いくそたび君がし 末摘花05章15
原文 読み 意味
いくそたび君がしじまにまけぬらむものな言ひそと言はぬ頼みに
のたまひも捨ててよかし 玉だすき苦し とのたまふ
06063/難易度:☆☆☆
いくそ/たび/きみ/が/しじま/に/まけ/ぬ/らむ/もの/な/いひ/そ/と/いは/ぬ/たのみ/に
のたまひ/も/すて/て/よ/かし たまだすき/くるし と/のたまふ
《これまで幾度あなたの沈黙に わたしは引き下がってきたことでしょう なにも言うなとおっしゃらないのを頼みにしておりましたが》
言葉でもはっきりお見捨てください 玉たすきのような中途半端な状態は苦しいものです」とおっしゃる。

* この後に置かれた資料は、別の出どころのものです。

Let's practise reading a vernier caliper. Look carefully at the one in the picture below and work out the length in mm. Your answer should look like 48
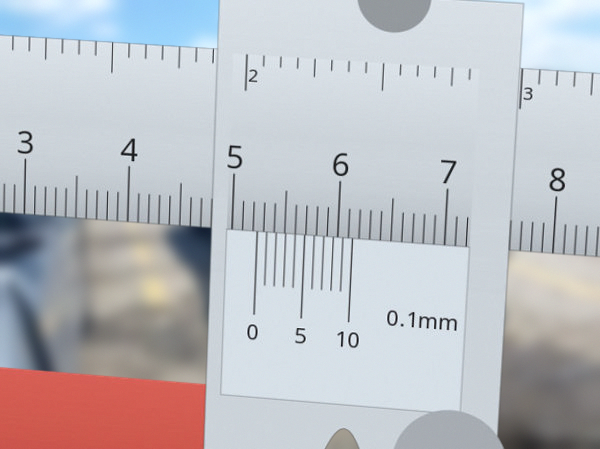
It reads 52.4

いくそたび君がしじまにまけぬらむものな言ひそと言はぬ頼みに
のたまひも捨ててよかし 玉だすき苦し とのたまふ
大構造と係り受け
古語探訪
しじま 06063
押し黙ること。
ものな言ひそと言はぬ頼みに 06063
言い寄らないでとはっきり言わないのを頼みにしてきた、つまり、断られないから芽があるなと思って好意を寄せてきたとの意味。
のたまひも 06063
黙っているという態度だけでなく、言葉の上でもはっきり嫌だと言ってほしいの意味。
玉だすき 06063
要するに両肩に交差させて着物の袖を固定させるたすきのことだが、その内包する意味はいろいろと想像される。両肩にかかるとの意味で、二人の相手に気がある意味や、イエスともノーとも取れるどっちつかずの状態であるとか、交差している状態から男女の気持ちがすれ違っている様子を示すとか、宙に浮いた状態ではっきりしないなどである。たすきの意味性はともかく、ここでは脈があるのかないのかはっきりしてほしいということ。古今に「ことならば思はずとやは言ひはてぬなぞ世の中の玉だすきなる」との歌がある。歌意は「どうせなら何とも思っていないとはっきり言い渡してくれたらいいのに、どうして男女の関係は思い通りに運ばないのだろう」ほどの意味。それぞれの思惑があって、それがねじれているためうまくことが進まない状態を言うのであろう。